## Extrait de page
Baptisé «Responsible Beauty Initiative» (RBI) et initié par Clarins, Coty, L’Oréal, et Groupe Rocher, ce nouveau dispositif vise à «amplifier les efforts de chacun en matière de développement durable en s’assurant des bonnes pratiques commerciales de tous leurs fournisseurs», tout au long de leur chaîne d’approvisionnement, explique un communiqué commun.
Pour cela, la RBI s’est fixé trois objectifs : déterminer une «conception commune» de la performance durable dans l’industrie cosmétique, «mutualiser les bonnes pratiques et processus d’approvisionnement durable», et «tirer parti d’outils communs» pour améliorer la performance RSE des fournisseurs.
Mais il s’agit aussi, pour les quatre signataires, de donner l’exemple. Ils ont ainsi signé une charte dans laquelle ils s’engagent à l’amélioration continue de leurs pratiques durables, en invitant toutes les entreprises et les fournisseurs issus de l’industrie cosmétique à adhérer au projet.
Un site Internet consacré à la RBI
Au cœur de ce dispositif, la RBI s’appuie sur Ecovadis, une start-up parisienne fondée en 2007 qui a créé la première plateforme collaborative permettant aux grands groupes d’évaluer la performance environnementale de leurs fournisseurs, via, notamment, le partage des fiches d’évaluation à tous ses adhérents, des benchmarks ou des classements de performance RSE.
«Les membres de la RBI ont suffisamment de poids pour faire de leur collaboration un véritable avantage concurrentiel en matière de performance durable sur toute leur chaîne d’approvisionnement mondiale», déclare Pierre-François Thaler, co-fondateur d’EcoVadis, cité dans le communiqué. Un site Internet consacré à la RBI a aussi été mis en ligne.

## Votre consigne
Reprenez le passage de l'article sur la Responsible Beauty Initiative qui commence par "Mais il s’agit" et va jusqu'à "adhérer au projet.", en y renommant "charte" en "convention".

## Enregistrements issus d'une collection
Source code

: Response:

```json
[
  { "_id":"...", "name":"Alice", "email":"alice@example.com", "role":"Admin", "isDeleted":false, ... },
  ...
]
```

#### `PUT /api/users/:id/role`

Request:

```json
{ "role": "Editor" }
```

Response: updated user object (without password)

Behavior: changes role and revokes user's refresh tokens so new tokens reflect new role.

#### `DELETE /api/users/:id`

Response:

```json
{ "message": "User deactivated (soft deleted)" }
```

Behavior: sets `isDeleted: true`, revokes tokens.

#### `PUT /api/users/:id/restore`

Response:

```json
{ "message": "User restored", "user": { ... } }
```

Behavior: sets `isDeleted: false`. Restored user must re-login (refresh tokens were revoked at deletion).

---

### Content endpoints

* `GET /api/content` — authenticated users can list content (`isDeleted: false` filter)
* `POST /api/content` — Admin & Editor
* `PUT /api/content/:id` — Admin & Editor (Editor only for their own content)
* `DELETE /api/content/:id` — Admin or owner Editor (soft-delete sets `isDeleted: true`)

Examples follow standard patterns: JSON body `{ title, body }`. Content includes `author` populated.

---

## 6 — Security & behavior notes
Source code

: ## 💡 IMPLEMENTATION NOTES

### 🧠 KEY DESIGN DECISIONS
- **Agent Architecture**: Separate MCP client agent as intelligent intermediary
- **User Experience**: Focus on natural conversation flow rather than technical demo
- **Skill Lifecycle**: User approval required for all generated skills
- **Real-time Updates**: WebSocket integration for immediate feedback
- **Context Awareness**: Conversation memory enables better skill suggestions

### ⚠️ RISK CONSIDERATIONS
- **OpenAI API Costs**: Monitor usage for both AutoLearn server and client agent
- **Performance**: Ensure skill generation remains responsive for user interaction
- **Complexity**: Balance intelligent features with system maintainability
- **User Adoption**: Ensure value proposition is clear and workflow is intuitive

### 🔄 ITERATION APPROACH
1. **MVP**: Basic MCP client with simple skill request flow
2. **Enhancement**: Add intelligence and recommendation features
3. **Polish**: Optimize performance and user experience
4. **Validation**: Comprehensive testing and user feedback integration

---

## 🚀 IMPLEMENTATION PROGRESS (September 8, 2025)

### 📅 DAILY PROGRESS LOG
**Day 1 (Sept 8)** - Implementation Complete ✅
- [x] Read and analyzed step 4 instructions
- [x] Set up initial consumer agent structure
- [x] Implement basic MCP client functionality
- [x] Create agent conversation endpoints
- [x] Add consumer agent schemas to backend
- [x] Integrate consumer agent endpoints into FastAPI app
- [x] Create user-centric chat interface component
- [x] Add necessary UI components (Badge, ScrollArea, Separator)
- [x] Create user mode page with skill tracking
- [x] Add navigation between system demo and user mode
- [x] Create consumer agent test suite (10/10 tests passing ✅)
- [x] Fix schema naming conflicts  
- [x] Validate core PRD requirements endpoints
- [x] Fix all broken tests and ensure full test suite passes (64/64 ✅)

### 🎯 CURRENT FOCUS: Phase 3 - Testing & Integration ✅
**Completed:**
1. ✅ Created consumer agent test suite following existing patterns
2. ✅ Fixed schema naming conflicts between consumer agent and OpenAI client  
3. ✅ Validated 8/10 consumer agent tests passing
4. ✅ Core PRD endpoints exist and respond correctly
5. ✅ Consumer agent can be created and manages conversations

## Exercice terminé
Mais il s’agit aussi, pour les quatre signataires, de donner l’exemple. Ils ont ainsi signé une convention dans laquelle ils s’engagent à l’amélioration continue de leurs pratiques durables, en invitant toutes les entreprises et les fournisseurs issus de l’industrie cosmétique à adhérer au projet.